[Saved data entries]
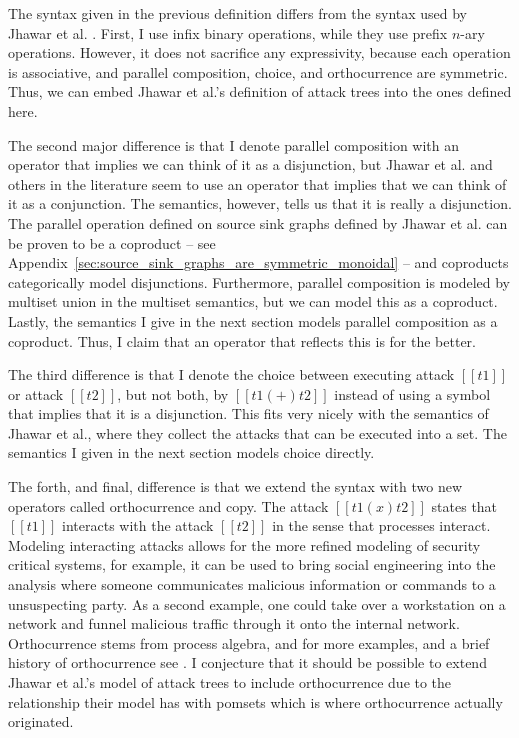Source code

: \documentclass{llncs}
\begin{document}
The syntax given in the previous definition differs from the syntax
used by Jhawar et al. \cite{Jhawar:2015}.  First, I use infix binary
operations, while they use prefix $n$-ary operations. However, it does
not sacrifice any expressivity, because each operation is associative,
and parallel composition, choice, and orthocurrence are symmetric.
Thus, we can embed Jhawar et al.'s definition of attack trees into the
ones defined here.%

The second major difference is that I denote parallel composition with
an operator that implies we can think of it as a disjunction, but
Jhawar et al. and others in the literature seem to use an operator
that implies that we can think of it as a conjunction.  The semantics,
however, tells us that it is really a disjunction.  The parallel
operation defined on source sink graphs defined by Jhawar et
al. \cite{Jhawar:2015} can be proven to be a coproduct -- see
Appendix~\ref{sec:source_sink_graphs_are_symmetric_monoidal} -- and
coproducts categorically model disjunctions.  Furthermore, parallel
composition is modeled by multiset union in the multiset semantics,
but we can model this as a coproduct.  Lastly, the semantics I give in
the next section models parallel composition as a coproduct.  Thus, I
claim that an operator that reflects this is for the better.

The third difference is that I denote the choice between executing
attack $[[t1]]$ or attack $[[t2]]$, but not both, by $[[t1 (+) t2]]$
instead of using a symbol that implies that it is a disjunction.  This
fits very nicely with the semantics of Jhawar et al., where they
collect the attacks that can be executed into a set.  The semantics I
given in the next section models choice directly.

The forth, and final, difference is that we extend the syntax with two
new operators called orthocurrence and copy.  The attack $[[t1 (x)
    t2]]$ states that $[[t1]]$ interacts with the attack $[[t2]]$ in
the sense that processes interact.  Modeling interacting attacks
allows for the more refined modeling of security critical systems, for
example, it can be used to bring social engineering into the analysis
where someone communicates malicious information or commands to a
unsuspecting party.  As a second example, one could take over a
workstation on a network and funnel malicious traffic through it onto
the internal network.  Orthocurrence stems from process algebra, and
for more examples, and a brief history of orthocurrence see
\cite{Pratt:2001}.  I conjecture that it should be possible to extend
Jhawar et al.'s model of attack trees to include orthocurrence due to
the relationship their model has with pomsets which is where
orthocurrence actually originated.
\end{document}
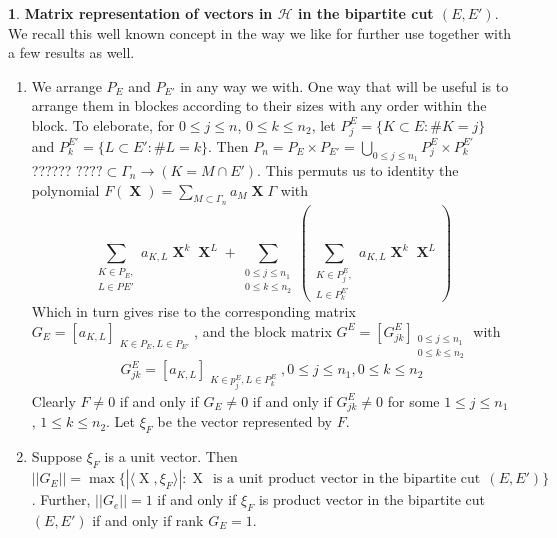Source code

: \documentclass[a4paper,12pt]{article}
\DeclareMathOperator{\x}{\mathrm{X}}
\theoremstyle{definition}
\theoremstyle{underlinethm}
\theoremstyle{definition}
\newtheorem{subsubsec}{}[subsection]
\begin{document}
\begin{subsubsec}
\textbf{Matrix representation of vectors in $\mathcal{H}$ in the bipartite cut $(E, E')$}. We recall this well known concept in the way we like for further use together with a few results as well.
\begin{enumerate}[label = (\alph*)]
\item We arrange $P_{E}$ and $P_{E'}$ in any way we with. One way that will be useful is to arrange them in blockes according to their sizes with any order within the block. To eleborate, for $0 \leq j \leq n$, $0 \leq k \leq n_{2}$, let $P_{j}^{E} = \{K \subset E : \# K =j\}$ and $P_{k}^{E'} = \{L \subset E' : \# L =k\}$. Then $P_{n}= P_{E} \times P_{E'}= \bigcup\limits_{0 \leq j \leq n_{1}} P_{j}^{E} \times P_{k}^{E'}$ ?????? $???? \subset \Gamma_{n} \rightarrow (K=M \cap E')$. This permuts us to identity the polynomial $F(\boldsymbol{\x}) = \sum\limits_{M \subset \Gamma_{n}} a_{M} \boldsymbol{\x} \Gamma$ with 
\begin{equation}
\sum_{\substack{K \in P_{E},\\ L \in P_{}E'}} a_{K, L} \boldsymbol{\x}^{k} \boldsymbol{\x}^{L} +  \sum_{\substack{0 \leq j \leq n_{1} \\0 \leq k \leq n_{2}}} \left(\sum_{\substack{K \in P_{j}^{E},\\ L \in P_{k}^{E'}}} a_{K, L} \boldsymbol{\x}^{k} \boldsymbol{\x}^{L} \right)\tag{4.18}\label{eq-4.18}
\end{equation}
Which in turn gives rise to the corresponding matrix $G_{E} = [a_{K, L}]_{\substack{K \in P_{E}, L \in P_{E'}}}$, and the block matrix $G^{E} =[G_{jk}^{E}]_{\substack{0 \leq j \leq n_{1}\\ 0 \leq k \leq n_{2}}}$ with 
\begin{equation}
G_{jk}^{E}= [a_{K, L}]_{\substack{K \in p_{j}^{E}, L \in P_{k}^{E}}}, 0 \leq j \leq n_{1}, 0 \leq k \leq n_{2}\tag{4.19}\label{eq-4.19}
\end{equation}
Clearly $F \neq 0$ if and only if $G_{E} \neq 0$ if and only if $G_{j k}^{E} \neq 0$ for some $1 \leq j \leq n_{1}$, $1 \leq k \leq n_{2}$. Let $\xi_{F}$ be the vector represented by $F$.

\item Suppose $\xi_{F}$ is a unit vector. Then\\ $||G_{E}|| = \max\{| \langle \x, \xi_{F} \rangle | : \x~~\text{is a unit product vector in the bipartite cut}~~(E, E')\}$. Further, $||G_{e}||=1$ if and only if $\xi_{F}$ is product vector in the bipartite cut $(E, E')$ if and only if rank $G_{E}=1$.


\end{enumerate}
\end{subsubsec}
\end{document}
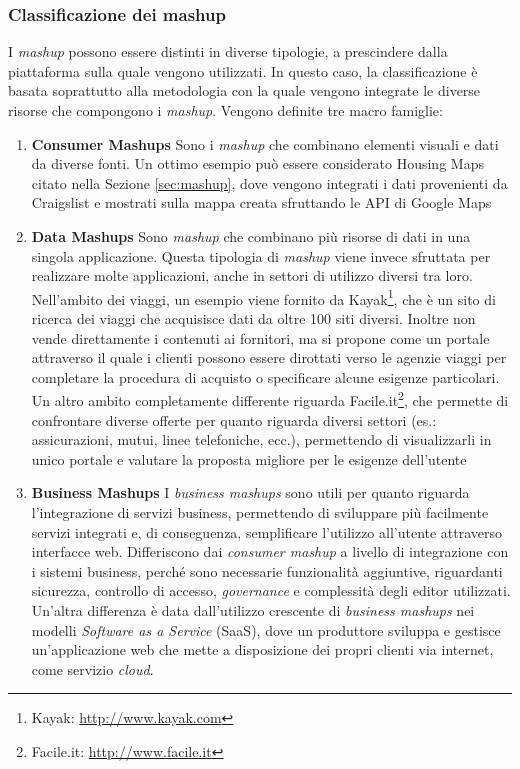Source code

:\subsubsection{Classificazione dei mashup\label{sec:mashup-classification}}

I \emph{mashup} possono essere distinti in diverse tipologie, a prescindere dalla piattaforma sulla quale vengono utilizzati.
In questo caso, la classificazione è basata soprattutto alla metodologia con la quale vengono integrate le diverse risorse che compongono i \emph{mashup}. Vengono definite tre macro famiglie:

\begin{enumerate}
	\item \textbf{Consumer Mashups}
	Sono i \emph{mashup} che combinano elementi visuali e dati da diverse fonti. Un ottimo esempio può essere considerato Housing Maps citato nella Sezione \ref{sec:mashup}, dove vengono integrati i dati provenienti da Craigslist e mostrati sulla mappa creata sfruttando le API di Google Maps
	\item \textbf{Data Mashups}
	Sono \emph{mashup} che combinano più risorse di dati in una singola applicazione. Questa tipologia di \emph{mashup} viene invece sfruttata per realizzare molte applicazioni, anche in settori di utilizzo diversi tra loro.
	Nell'ambito dei viaggi, un esempio viene fornito da Kayak\footnote{Kayak: \url{http://www.kayak.com}}, che è un sito di ricerca dei viaggi che acquisisce dati da oltre 100 siti diversi. Inoltre non vende direttamente i contenuti ai fornitori, ma si propone come un portale attraverso il quale i clienti possono essere dirottati verso le agenzie viaggi per completare la procedura di acquisto o specificare alcune esigenze particolari.
	Un altro ambito completamente differente riguarda Facile.it\footnote{Facile.it: \url{http://www.facile.it}}, che permette di confrontare diverse offerte per quanto riguarda diversi settori (es.: assicurazioni, mutui, linee telefoniche, ecc.), permettendo di visualizzarli in unico portale e valutare la proposta migliore per le esigenze dell'utente
	\item \textbf{Business Mashups}
	I \emph{business mashups} sono utili per quanto riguarda l'in\-te\-gra\-zio\-ne di servizi business, permettendo di sviluppare più facilmente servizi integrati e, di conseguenza, semplificare l'utilizzo all'utente attraverso interfacce web. Differiscono dai \emph{consumer mashup} a livello di integrazione con i sistemi business, perché sono necessarie funzionalità aggiuntive, riguardanti sicurezza, controllo di accesso, \emph{governance} e complessità degli editor utilizzati. Un'altra differenza è data dall'utilizzo crescente di \emph{business mashups} nei modelli \emph{Software as a Service} (SaaS), dove un produttore sviluppa e gestisce un'applicazione web che mette a disposizione dei propri clienti via internet, come servizio \emph{cloud}.
\end{enumerate}

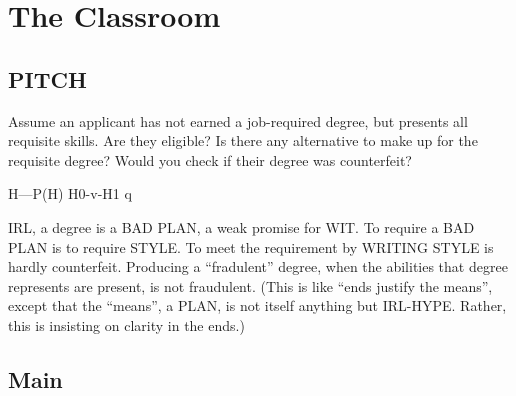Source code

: \documentclass[
]{book}
\begin{document}
\hypertarget{the-classroom}{%
\section{The Classroom}\label{the-classroom}}

\hypertarget{pitch}{%
\subsection{PITCH}\label{pitch}}

Assume an applicant has not earned a job-required degree,
but presents all requisite skills.
Are they eligible?
Is there any alternative to make up for the requisite degree?
Would you check if their degree was counterfeit?

H---P(H)
\textbar{}
H0-v-H1
q

IRL, a degree is a BAD PLAN, a weak promise for WIT.
To require a BAD PLAN is to require STYLE. To meet the requirement by WRITING STYLE is hardly counterfeit.
Producing a ``fradulent'' degree, when the abilities that degree represents are present, is not fraudulent.
(This is like ``ends justify the means'', except that the ``means'', a PLAN, is not itself anything but IRL-HYPE. Rather, this is insisting on clarity in the ends.)

\hypertarget{main}{%
\subsection{Main}\label{main}}
\end{document}
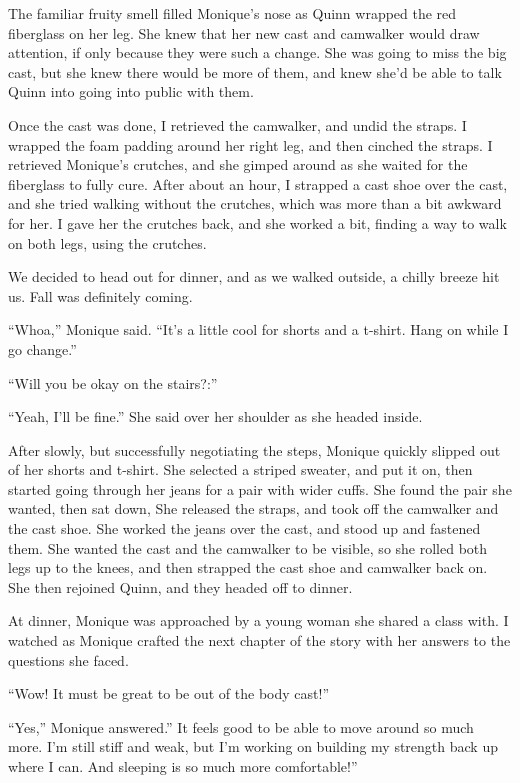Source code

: The familiar fruity smell filled Monique's nose as Quinn wrapped the red fiberglass on her
leg. She knew that her new cast and camwalker would draw attention, if only because they were
such a change. She was going to miss the big cast, but she knew there would be more of them, and
knew she'd be able to talk Quinn into going into public with them.

Once the cast was done, I retrieved the camwalker, and undid the straps. I wrapped the foam
padding around her right leg, and then cinched the straps. I retrieved Monique's crutches, and
she gimped around as she waited for the fiberglass to fully cure. After about an hour, I
strapped a cast shoe over the cast, and she tried walking without the crutches, which was more
than a bit awkward for her. I gave her the crutches back, and she worked a bit, finding a way to
walk on both legs, using the crutches.

We decided to head out for dinner, and as we walked outside, a chilly breeze hit us. Fall
was definitely coming.

``Whoa,'' Monique said. ``It's a little cool for shorts and a t-shirt. Hang on while I go
change.''

``Will you be okay on the stairs?:''

``Yeah, I'll be fine.'' She said over her shoulder as she headed inside.

After slowly, but successfully negotiating the steps, Monique quickly slipped out of her
shorts and t-shirt. She selected a striped sweater, and put it on, then started going through
her jeans for a pair with wider cuffs. She found the pair she wanted, then sat down, She
released the straps, and took off the camwalker and the cast shoe. She worked the jeans over the
cast, and stood up and fastened them. She wanted the cast and the camwalker to be visible, so
she rolled both legs up to the knees, and then strapped the cast shoe and camwalker back on. She
then rejoined Quinn, and they headed off to dinner.

At dinner, Monique was approached by a young woman she shared a class with. I watched as
Monique crafted the next chapter of the story with her answers to the questions she faced.

``Wow! It must be great to be out of the body cast!''

``Yes,'' Monique answered.'' It feels good to be able to move around so much more. I'm still
stiff and weak, but I'm working on building my strength back up where I can. And sleeping is so
much more comfortable!''

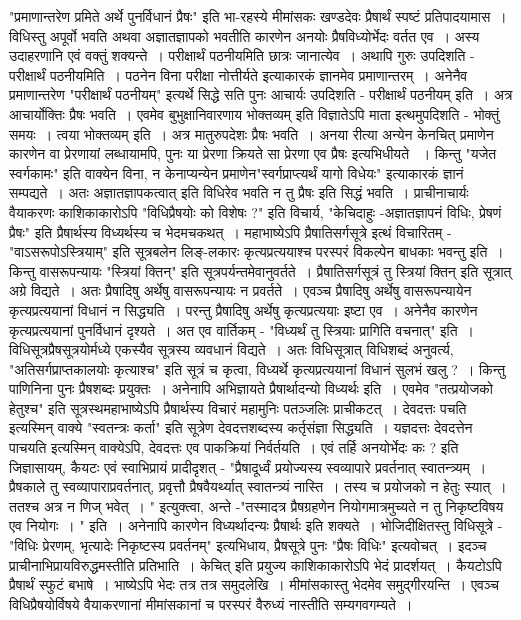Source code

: {"प्रमाणान्तरेण प्रमिते अर्थे पुनर्विधानं प्रैषः" इति भा-रहस्ये मीमांसकः खण्डदेवः प्रैषार्थं स्पष्टं प्रतिपादयामास~। विधिस्तु अपूर्वो भवति अथवा अज्ञातज्ञापको भवतीति कारणेन अनयोः प्रैषविध्योर्भेदः वर्तत एव~। अस्य उदाहरणानि एवं वक्तुं शक्यन्ते~। परीक्षार्थं पठनीयमिति छात्रः जानात्येव~। अथापि गुरुः उपदिशति - परीक्षार्थं पठनीयमिति~। पठनेन विना परीक्षा नोत्तीर्यते इत्याकारकं ज्ञानमेव प्रमाणान्तरम्~। अनेनैव प्रमाणान्तरेण "परीक्षार्थं पठनीयम्" इत्यर्थे सिद्धे सति पुनः आचार्यः उपदिशति - परीक्षार्थं पठनीयम् इति~। अत्र आचार्योक्तिः प्रैषः भवति~। एवमेव बुभुक्षानिवारणाय भोक्तव्यम् इति विज्ञातेऽपि माता इत्थमुपदिशति - भोक्तुं समयः~। त्वया भोक्तव्यम् इति~। अत्र मातुरुपदेशः प्रैषः भवति~। अनया रीत्या \hbox{अन्येन} केनचित् प्रमाणेन कारणेन वा  प्रेरणायां लब्धायामपि, पुनः या प्रेरणा क्रियते सा प्रेरणा एव प्रैषः इत्यभिधीयते ~। किन्तु "यजेत स्वर्गकामः" इति वाक्येन विना, न केनाप्यन्येन प्रमाणेन\break "स्वर्गप्राप्त्यर्थं यागो विधेयः" इत्याकारकं ज्ञानं सम्पद्यते~। अतः अज्ञातज्ञापकत्वात्  इति विधिरेव भवति न तु प्रैषः इति सिद्धं भवति~। प्राचीनाचार्यः वैयाकरणः काशिकाकारोऽपि "विधिप्रैषयोः को विशेषः ?" इति विचार्य, "केचिदाहुः -अज्ञातज्ञापनं विधिः, प्रेषणं प्रैषः" इति प्रैषार्थस्य विध्यर्थस्य च भेदमचकथत्~। महाभाष्येऽपि प्रैषातिसर्गसूत्रे इत्थं विचारितम् - "वाऽसरूपोऽस्त्रियाम्" इति सूत्रबलेन लिङ्-लकारः कृत्यप्रत्ययाश्च परस्परं विकल्पेन बाधकाः भवन्तु इति~। किन्तु वासरूपन्यायः "स्त्रियां क्तिन्" इति सूत्रपर्यन्तमेवानुवर्तते~। प्रैषातिसर्गसूत्रं तु स्त्रियां क्तिन् इति सूत्रात् अग्रे विद्यते~। अतः प्रैषादिषु अर्थेषु वासरूपन्यायः न प्रवर्तते~। एवञ्च प्रैषादिषु अर्थेषु वासरूपन्यायेन कृत्यप्रत्ययानां विधानं न सिद्ध्यति~। परन्तु प्रैषादिषु अर्थेषु कृत्यप्रत्ययाः इष्टा एव~। अनेनैव कारणेन कृत्यप्रत्ययानां पुनर्विधानं दृश्यते~। अत एव वार्तिकम् - "विध्यर्थं तु स्त्रियाः प्रागिति वचनात्" इति~। विधिसूत्रप्रैषसूत्रयोर्मध्ये एकस्यैव सूत्रस्य व्यवधानं विद्यते~। अतः विधिसूत्रात् विधिशब्दं अनुवर्त्य, "अतिसर्गप्राप्तकालयोः कृत्याश्च" इति सूत्रं च कृत्वा, विध्यर्थे कृत्यप्रत्ययानां विधानं सुलभं खलु ?~। किन्तु पाणिनिना पुनः प्रैषशब्दः प्रयुक्तः~। अनेनापि अभिज्ञायते प्रैषार्थादन्यो विध्यर्थः इति~। एवमेव "तत्प्रयोजको हेतुश्च" इति सूत्रस्थमहाभाष्येऽपि प्रैषार्थस्य विचारं महामुनिः पतञ्जलिः प्राचीकटत्~।  देवदत्तः पचति इत्यस्मिन् वाक्ये "स्वतन्त्रः कर्ता" इति सूत्रेण देवदत्तशब्दस्य कर्तृसंज्ञा सिद्ध्यति~। यज्ञदत्तः देवदत्तेन पाचयति इत्यस्मिन् वाक्येऽपि, देवदत्तः एव पाकक्रियां निर्वर्तयति~। एवं तर्हि अनयोर्भेदः कः ? इति जिज्ञासायम्, कैयटः एवं स्वाभिप्रायं प्रादीदृशत्  - "प्रैषादूर्ध्वं प्रयोज्यस्य स्वव्यापारे प्रवर्तनात् स्वातन्त्र्यम्~। प्रैषकाले तु स्वव्यापाराप्रवर्तनात्, प्रवृत्तौ प्रैषवैयर्थ्यात् स्वातन्त्र्यं नास्ति~। तस्य च  प्रयोजको न हेतुः स्यात्~। ततश्च अत्र न णिज् भवेत्~। " इत्युक्त्वा, अन्ते -"तस्मादत्र प्रैषग्रहणेन नियोगमात्रमुच्यते न तु निकृष्टविषय एव नियोगः~। " इति~। अनेनापि कारणेन विध्यर्थादन्यः प्रैषार्थः इति  शक्यते~। भोजिदीक्षितस्तु विधिसूत्रे - "विधिः प्रेरणम्, भृत्यादेः निकृष्टस्य प्रवर्तनम्" इत्यभिधाय, प्रैषसूत्रे पुनः "प्रैषः विधिः" इत्यवोचत्~। इदञ्च प्राचीनाभिप्रायविरुद्धमस्तीति प्रतिभाति~। केचित् इति प्रयुज्य काशिकाकारोऽपि भेदं प्रादर्शयत्~। कैयटोऽपि प्रैषार्थं स्फुटं बभाषे~। भाष्येऽपि भेदः तत्र तत्र समुदलेखि~। मीमांसकास्तु भेदमेव समुद्गीरयन्ति~। एवञ्च विधिप्रैषयोर्विषये  वैयाकरणानां मीमांसकानां च परस्परं वैरुध्यं नास्तीति सम्यगवगम्यते~। 
}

**Problem to work on**
Output exactly those lines of the data above that run from the line with "sono utili per" up to and including the line with "such a change.". No pictures go in.

**Problem solution**
	I \emph{business mashups} sono utili per quanto riguarda l'in\-te\-gra\-zio\-ne di servizi business, permettendo di sviluppare più facilmente servizi integrati e, di conseguenza, semplificare l'utilizzo all'utente attraverso interfacce web. Differiscono dai \emph{consumer mashup} a livello di integrazione con i sistemi business, perché sono necessarie funzionalità aggiuntive, riguardanti sicurezza, controllo di accesso, \emph{governance} e complessità degli editor utilizzati. Un'altra differenza è data dall'utilizzo crescente di \emph{business mashups} nei modelli \emph{Software as a Service} (SaaS), dove un produttore sviluppa e gestisce un'applicazione web che mette a disposizione dei propri clienti via internet, come servizio \emph{cloud}.
\end{enumerate}

Source code

: \documentclass[
]{book}
\begin{document}
\hypertarget{the-classroom}{%
\section{The Classroom}\label{the-classroom}}

\hypertarget{pitch}{%
\subsection{PITCH}\label{pitch}}

Assume an applicant has not earned a job-required degree,
but presents all requisite skills.
Are they eligible?
Is there any alternative to make up for the requisite degree?
Would you check if their degree was counterfeit?

H---P(H)
\textbar{}
H0-v-H1
q

IRL, a degree is a BAD PLAN, a weak promise for WIT.
To require a BAD PLAN is to require STYLE. To meet the requirement by WRITING STYLE is hardly counterfeit.
Producing a ``fradulent'' degree, when the abilities that degree represents are present, is not fraudulent.
(This is like ``ends justify the means'', except that the ``means'', a PLAN, is not itself anything but IRL-HYPE. Rather, this is insisting on clarity in the ends.)

\hypertarget{main}{%
\subsection{Main}\label{main}}
\end{document}
Source code

: The familiar fruity smell filled Monique's nose as Quinn wrapped the red fiberglass on her
leg. She knew that her new cast and camwalker would draw attention, if only because they were
such a change. She was going to miss the big cast, but she knew there would be more of them, and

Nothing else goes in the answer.